Loading special characters from a flat file to target table
Scenario:
To load special characters such as non-English characters from a flat file(.txt) to target table whose code page is set to UTF-8 .
In order to load special characters from a flat file to target table we need to set appropriate code page or encoding in :
a) a) In the source file
We need to set the encoding of source file to utf-8. This differs based on the text editor we use. Below mentioned are the steps for changing the encoding in notepad.

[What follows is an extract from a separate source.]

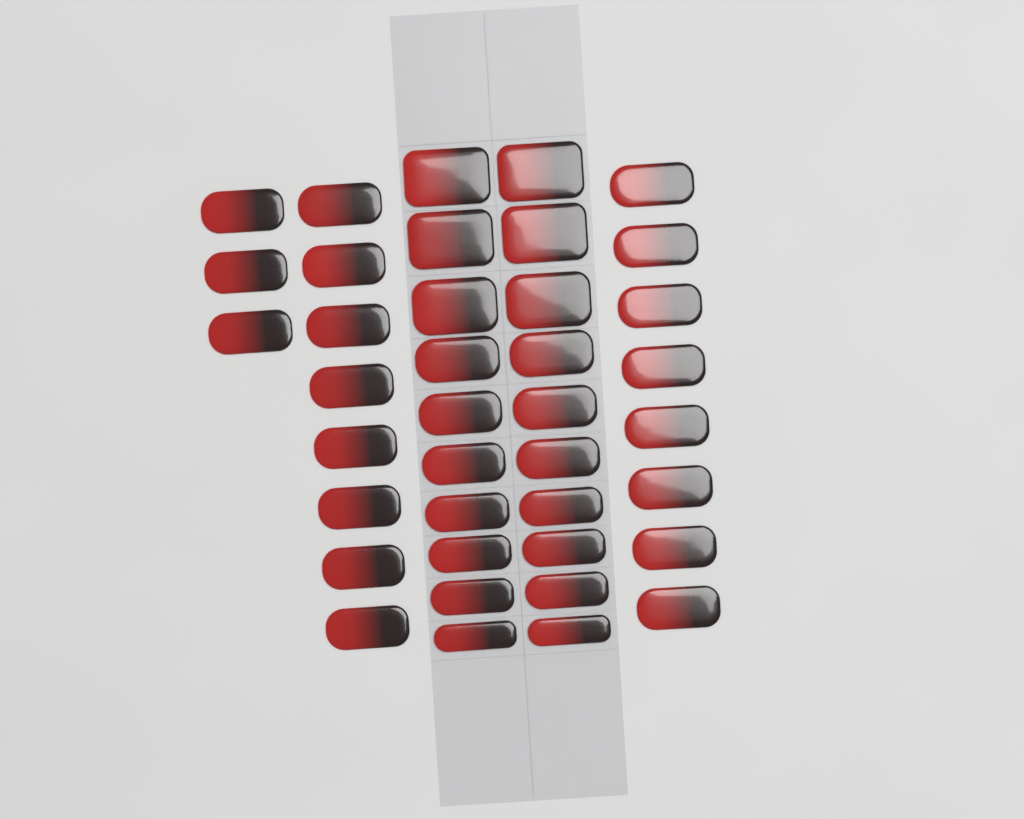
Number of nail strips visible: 39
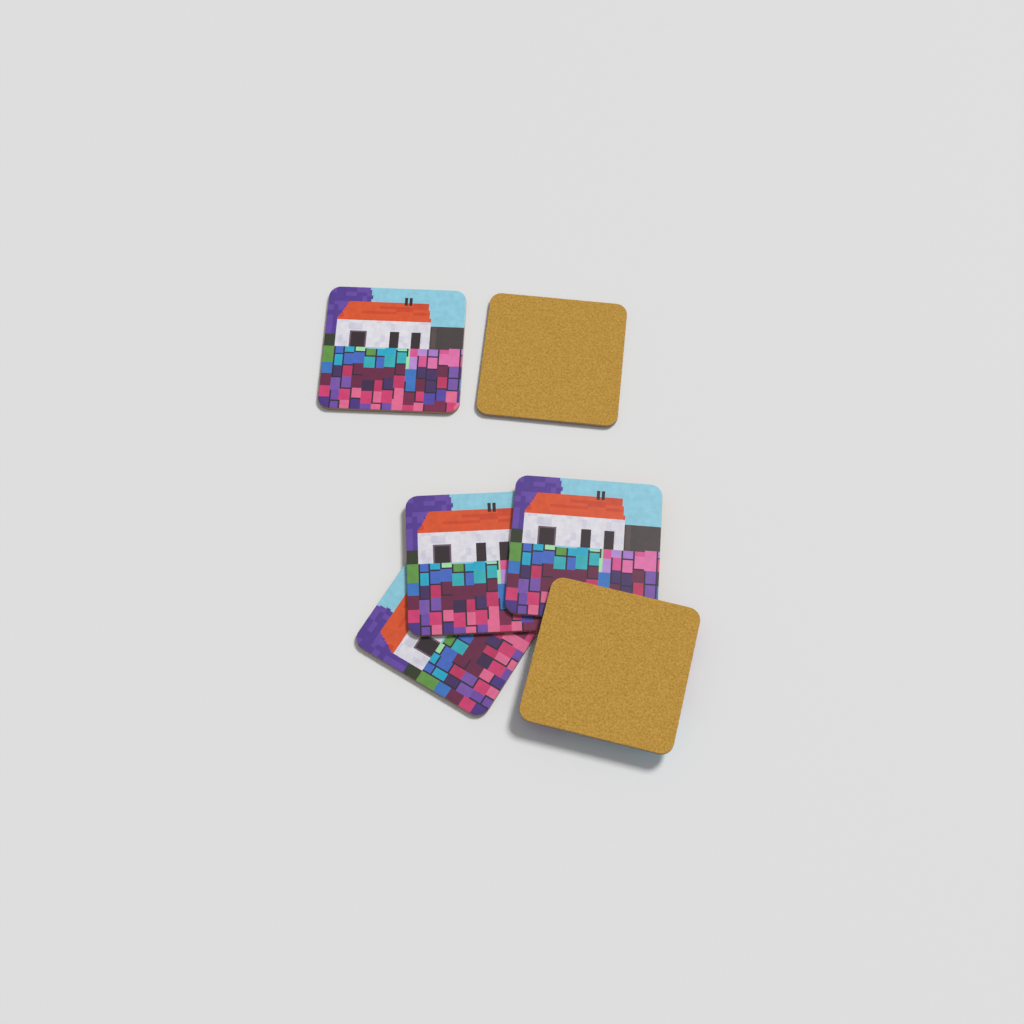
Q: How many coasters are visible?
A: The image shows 6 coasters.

File –> Save As . Change the encoding to UTF-8
b) b) Flat file properties.
In BODS, normally the code page is set to <default> in flat file properties as given below:
Change it to utf-8.
c) Datastore properties
Go to the target data store properties in BODS. Normally the code page is set to <default> as given below:
Change Code page and Server code page to utf-8.
Thank you so much for posting this ! you saved my day... !! 🙂
What if the underlying target (and / or source) code page for the DataStore is not utf-8 ?
It could be set to, for instance, iso-8859-1. The Data Services documentation specifies that the DataStore Codepage should be set to match the underlying Database / Adapter / Web Service code page. If they're different there is the potential to lose characters that are used in the superset (utf-8) but, not coded in the subset (iso-8859-1) - even with transcoding - not good!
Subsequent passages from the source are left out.